The cyclic AMP receptor protein (CRP) activates transcription of the Escherichia coli acs gene, which encodes an acetate-scavenging enzyme required for fitness during periods of carbon starvation. Two promoters direct transcription of acs, the distal acsP1 and the proximal acsP2. In this study, we demonstrated that acsP2 can function as the major promoter and showed by in vitro studies that CRP facilitates transcription by "focusing" RNA polymerase to acsP2. We proposed that CRP activates transcription from acsP2 by a synergistic class III mechanism. Consistent with this proposal, we showed that CRP binds two sites, CRP I and CRP II. Induction of acs expression absolutely required CRP I, while optimal expression required both CRP I and CRP II. The locations of these DNA sites for CRP (centered at positions -69.5 and -122.5, respectively) suggest that CRP interacts with RNA polymerase through class I interactions.
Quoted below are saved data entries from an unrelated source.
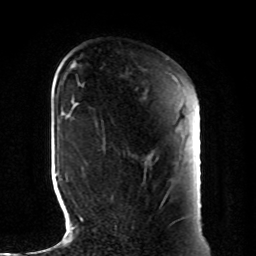
Breast MRI, one axial slice. Slice 27 of 80 in the series (ordered by position). Cropped to one breast. Dynamic contrast-enhanced series, time point 2 of 8 at this slice position (early post-contrast). 1.5 T. TE 4.2 ms, TR 7 ms. 256 × 256 image matrix. Female patient.
Outlined on this slice (semi-automatically segmented with operator editing):
- enhancing-tissue mask used for the functional tumour volume (all voxels passing the contrast-enhancement thresholds inside the analysis volume; usually the tumour): bounding box <102,125,124,198> (left, top, right, bottom; pixels)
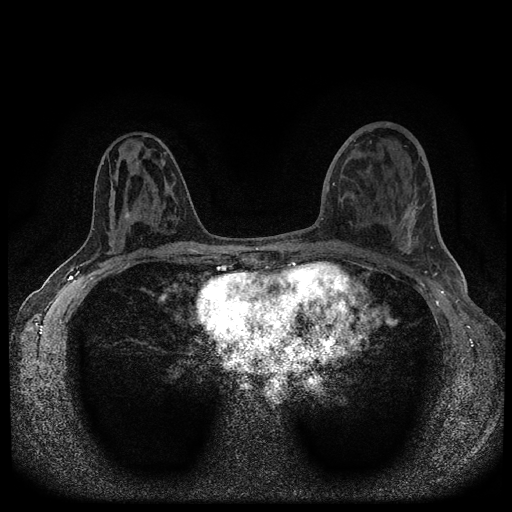
Breast MRI (dynamic contrast-enhanced, multi-phase), one axial slice; position 56 of 116 along the scan axis; dynamic contrast-enhanced series, time point 2 of 5 at this slice position (early post-contrast); 1.5 T; TE 2.7 ms, TR 5.6 ms; 512 × 512 image matrix, field of view 310 × 310 mm. Patient: female, 40 years.
Annotated regions visible in this slice (semi-automatic segmentation, software-assisted and operator-edited):
- breast lesion (labelled benign in the annotation): bounding box (x1, y1, x2, y2) in pixels: (123, 202, 131, 221)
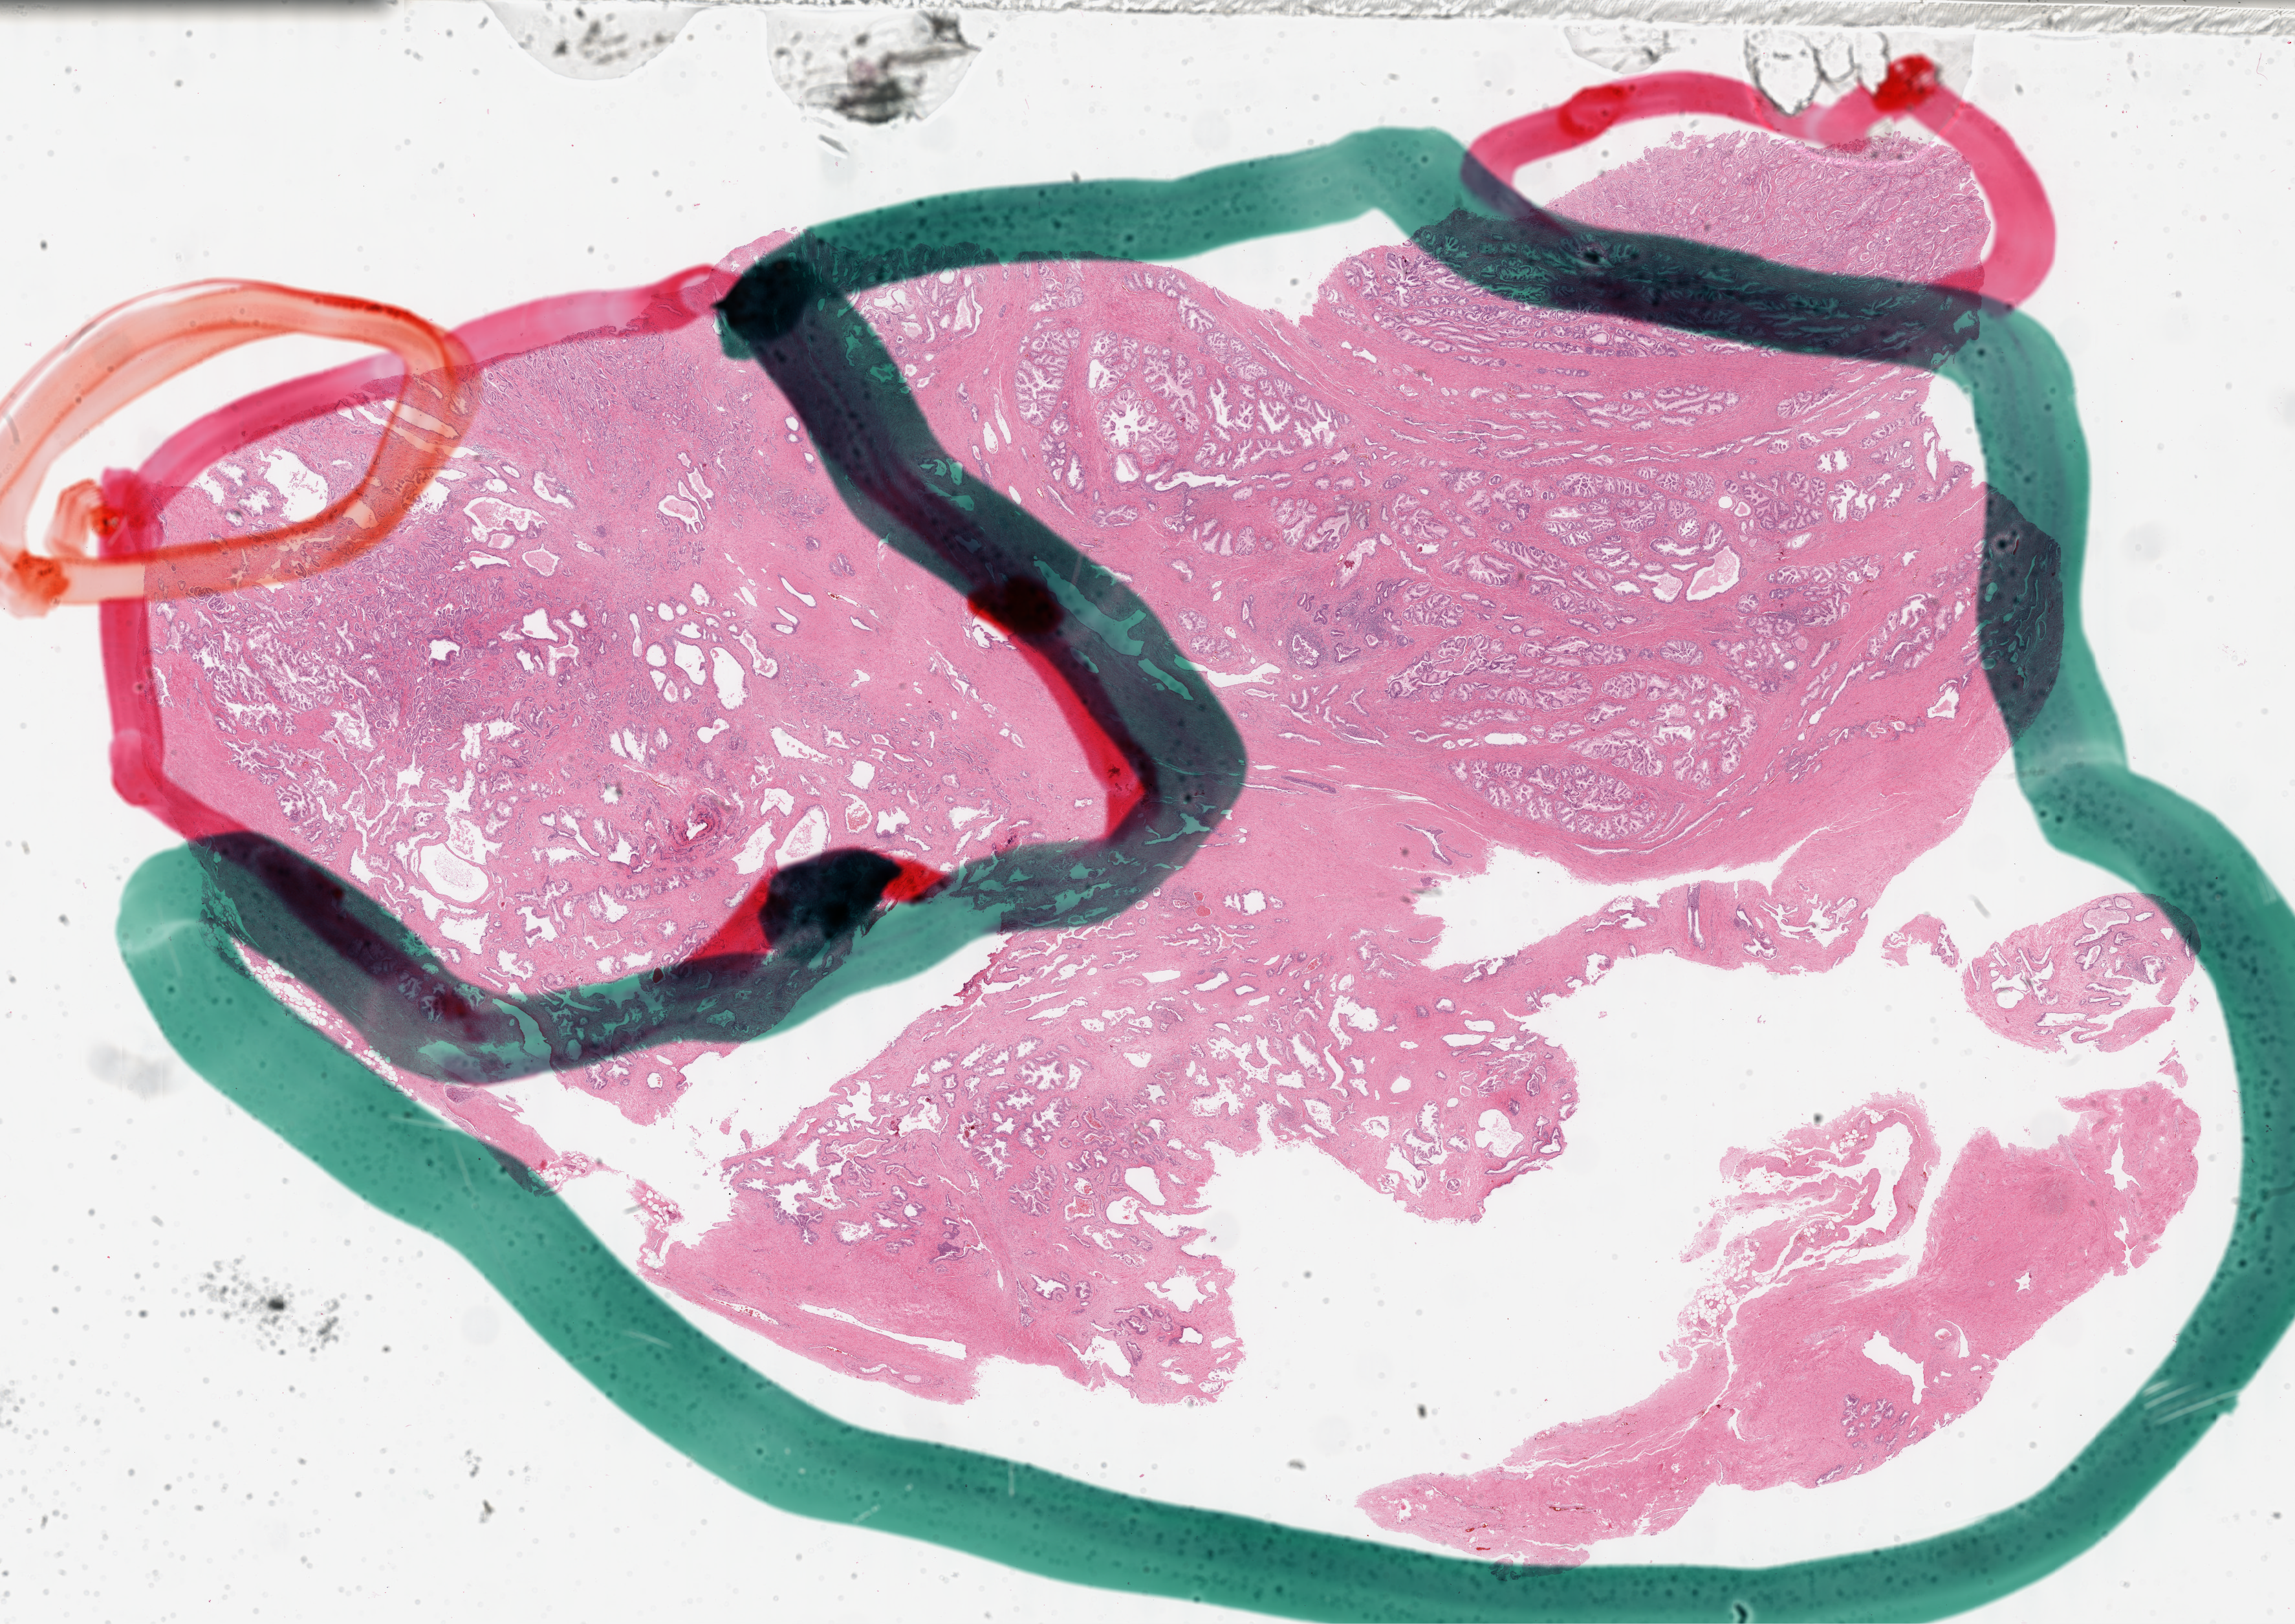
Digitized H&E tissue section (whole slide), shown as a low-resolution overview of the whole scanned area (about 28.7 x 20.3 mm, from a 40x scan); formalin-fixed paraffin-embedded (FFPE) diagnostic section; primary tumour sample from the prostate. Male, age 68 years at initial diagnosis. Gleason score: 6 (3+3).
• pathologic diagnosis: Adenocarcinoma, NOS (prostate gland)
In support of this hypothesis, we demonstrated that acs transcription requires the surfaces of CRP and the C-terminal domain of the alpha subunit of RNA polymerase holoenzyme (alpha-CTD), which is known to participate in class I interactions: activating region 1 of CRP and the 287, 265, and 261 determinants of the alpha-CTD. Other surface-exposed residues in the alpha-CTD contributed to acs transcription, suggesting that the alpha-CTD may interact with at least one protein other than CRP.

Independent regulation of the divergent Escherichia coli nrfA and acsP1 promoters by a nucleoprotein assembly at a shared regulatory region.
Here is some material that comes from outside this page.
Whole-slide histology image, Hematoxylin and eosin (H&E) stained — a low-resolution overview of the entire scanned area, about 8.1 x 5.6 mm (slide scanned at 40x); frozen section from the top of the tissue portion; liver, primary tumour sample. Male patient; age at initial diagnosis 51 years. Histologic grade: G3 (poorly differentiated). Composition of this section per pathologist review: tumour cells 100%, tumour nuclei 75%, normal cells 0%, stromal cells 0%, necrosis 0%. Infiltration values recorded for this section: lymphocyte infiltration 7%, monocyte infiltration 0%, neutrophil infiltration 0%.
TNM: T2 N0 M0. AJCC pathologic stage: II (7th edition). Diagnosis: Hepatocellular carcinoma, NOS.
Expression from the Escherichia coli nrfA promoter (pnrfA) is activated by both the FNR protein (an anaerobically triggered transcription activator) and the NarL or NarP proteins (transcription activators triggered by nitrite and nitrate). Under anaerobic conditions, FNR binds to a site centred at position -41.5 at pnrfA and activates transcription. Further activation, induced by the presence of nitrite, results from the binding of NarL and NarP to a site centred at position -74.5. A second promoter (pacsP1), which directs transcription into the adjacent gene encoding acetyl coenzyme A synthetase (acs), is overlapping and divergent to pnrfA. Despite extensive overlap of regulatory elements, pnrfA and pacsP1 are regulated independently. We demonstrate that at least two nucleoid-associated factors bind to the nrfA-acs intergenic region. The Fis protein binds to a site centred at position -15 (in relation to pnrfA transcription), whereas the IHF protein binds to a site centred at position -54. Both Fis and IHF repress in vivo expression from pacsP1, but have smaller repressive effects on expression from pnrfA. Gel retardation assays were used to investigate the pairwise binding of FNR, NarL, Fis and IHF proteins to the nrfA-acs intergenic region. The binding of NarL and IHF is mutually exclusive, whereas all other combinations can bind simultaneously. Experiments in which deletions and point mutations were introduced into the upstream region of pnrfA demonstrated that an additional factor must bind upstream to inhibit FNR-dependent transcription. We conclude that the nrfA-acs intergenic region is folded into an ordered nucleoprotein structure that permits the two divergent promoters to be regulated independently in response to different physiological signals.